Work instructions » Would you copy the records below, exactly and only from their first line through the line containing "hfov_deg: 96.7", without any pictures?

Given information »
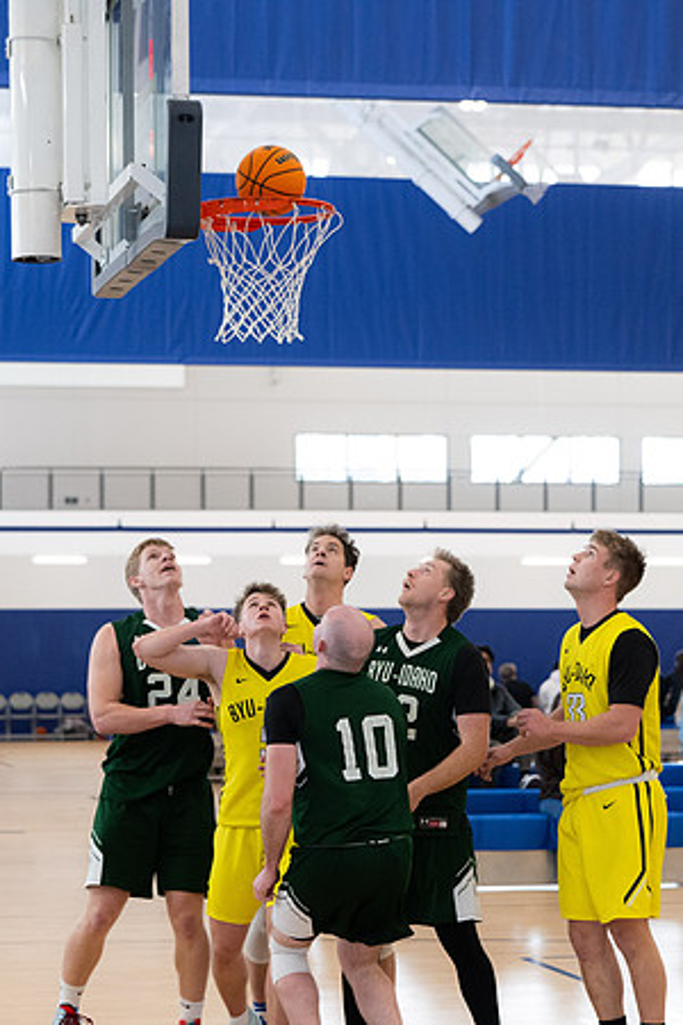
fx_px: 2988
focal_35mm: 105
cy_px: 512
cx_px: 323
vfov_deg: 19.5
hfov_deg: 13.0
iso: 3200
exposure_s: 1/500
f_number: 3.5
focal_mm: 70
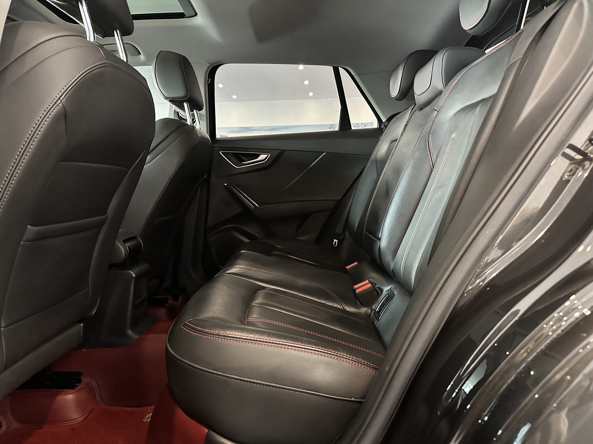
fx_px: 411
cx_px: 296
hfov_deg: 71.6
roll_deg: +0.3
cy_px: 222
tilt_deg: -4.8
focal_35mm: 24
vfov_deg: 56.8
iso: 800
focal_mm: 6.86
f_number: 1.78
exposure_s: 1/60
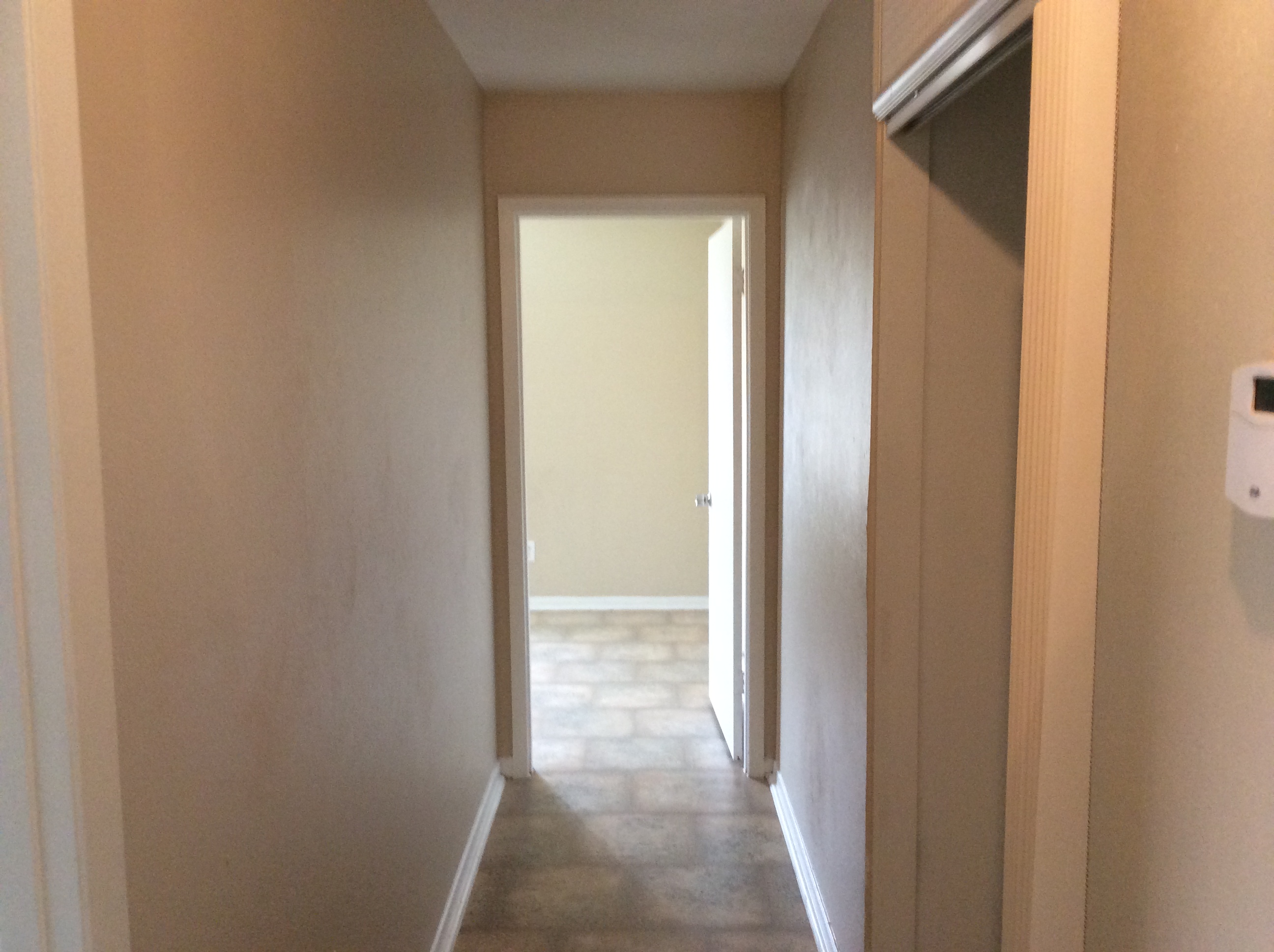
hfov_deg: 55.4
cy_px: 476
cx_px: 637
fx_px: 1213
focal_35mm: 33
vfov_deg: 42.8
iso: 125
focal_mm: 3.3
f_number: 2.4
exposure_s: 1/24
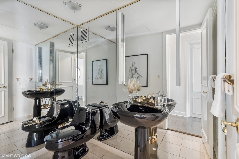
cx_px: 120
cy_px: 80
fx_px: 106
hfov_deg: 96.7
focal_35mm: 16
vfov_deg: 73.7
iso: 320
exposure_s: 1/1.67
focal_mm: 16
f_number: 8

Answer space »
fx_px: 2988
focal_35mm: 105
cy_px: 512
cx_px: 323
vfov_deg: 19.5
hfov_deg: 13.0
iso: 3200
exposure_s: 1/500
f_number: 3.5
focal_mm: 70
fx_px: 411
cx_px: 296
hfov_deg: 71.6
roll_deg: +0.3
cy_px: 222
tilt_deg: -4.8
focal_35mm: 24
vfov_deg: 56.8
iso: 800
focal_mm: 6.86
f_number: 1.78
exposure_s: 1/60
hfov_deg: 55.4
cy_px: 476
cx_px: 637
fx_px: 1213
focal_35mm: 33
vfov_deg: 42.8
iso: 125
focal_mm: 3.3
f_number: 2.4
exposure_s: 1/24
cx_px: 120
cy_px: 80
fx_px: 106
hfov_deg: 96.7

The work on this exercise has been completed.